Here is what an example of what the candlestick plot looks like.


Image for post
Figure 7: Netflix candlestick chart

Again, candlestick charts are packed dense with information, so there are many traders who build trading strategies around them. I discuss them a little more in my other post here.

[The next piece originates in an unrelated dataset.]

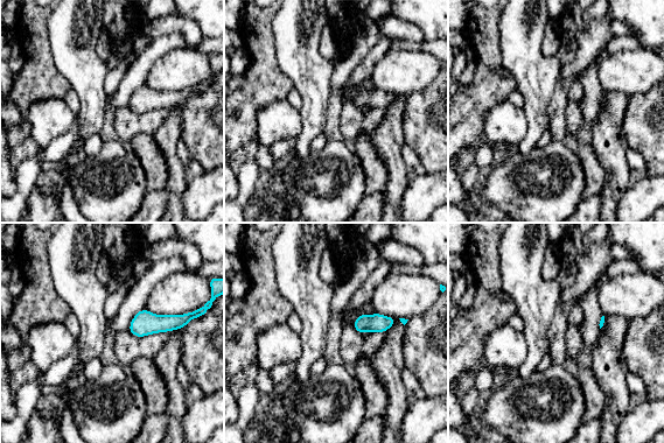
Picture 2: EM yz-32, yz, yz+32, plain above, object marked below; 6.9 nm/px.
another direction
look(em, planes, borders, same)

同样,烛台图上挤满了信息,因此有许多交易者围绕它们建立交易策略。 我在这里的其他文章中对它们进行了更多讨论。

风险与收益分析 (Risk and Returns Analysis)

To make well-informed trades, it is important to understand the risk and returns of each stock. First, let’s create a new dataframe to store the daily percent changes in closing prices. I call this the ‘returns’ dataframe.

为了进行明智的交易,了解每只股票的风险和回报很重要。 首先,让我们创建一个新的数据框来存储收盘价的每日百分比变化。 我称其为“返回”数据框。

# Create a new df called returns that calculates the return after each day.
returns = pd.DataFrame()# We can use pandas pct_change() method on the 'Adj Close' column to create a column representing this return value.
for ticker in tickers:
Image for post
Figure 8: Tail of the returns dataframe to look at daily returns

Using the dataframe in Figure 8, we can now see how much gain/loss a stock experienced day by day. However, it’s difficult to see the big picture when looking at all these numbers.

使用图8中的数据框,我们现在可以看到股票每天经历了多少损益。 但是,在查看所有这些数字时很难看到全局。

Let’s summarize the data and look at the average daily returns. We can do this simply by using the .mean() function.

让我们汇总数据并查看平均每日收益。 我们可以简单地通过使用.mean()函数来做到这一点。

Image for post
Figure 9. Average daily returns for each company

In Figure 9, we are looking at the average returns over ~2.5 years. In other words, if you invested in Facebook (FB) 2.5 years ago, you can expect the value of your investments to have grown 0.08% each day.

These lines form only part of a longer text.